Using Missing Indicators and Difference Features to Predict Sepsis with XGBoost

Humza Haider
University of Alberta


Introduction: Sepsis is a serious condition which can occur as the body is responding to an infection and can lead to an array of outcomes including tissue damage, organ failure, and death. The ability to predict sepsis before it occurs has the potential to greatly reduce the mortality rate and length of hospital stay for sepsis patients. This study aims to develop a system which can predict the onset of sepsis before it occurs, ideally within six to twelve hours before onset.

Methods: The data consisted of 40,336 patient files including hourly data for vital signs, lab tests, and demographics.

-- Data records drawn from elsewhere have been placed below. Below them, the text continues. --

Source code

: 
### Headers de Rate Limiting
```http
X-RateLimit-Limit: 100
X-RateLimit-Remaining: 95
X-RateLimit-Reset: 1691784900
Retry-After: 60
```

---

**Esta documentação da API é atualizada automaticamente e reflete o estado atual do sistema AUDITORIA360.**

For reasons such as clinicians not conducting hourly lab tests, the data set contains an inordinate amount of missing values. In addition to usual forward-fill and mean imputation methods, Missing Indicators (MIs) were constructed as features to signify which observations had been imputed or were true observations. Another aspect of this data set is the time dimension; it is imperative that the patient's previous medical information be taken into account. To remedy this, difference features were employed which measured the difference between the feature values at the current time and those values collected at previous time points. Once feature extraction was completed, gradient boosted trees (namely XGBoost) were trained with adjusted class weights to predict if a patient would experience sepsis in the next twelve hours.

Results: A normalized utility score of 0.374 was achieved for a random subset of unobserved test data. The ongoing work will explore the use of custom features related to the rule based systems of those such as the sequential organ failure assessment score (SOFA) and the Systemic Inflammatory Response System.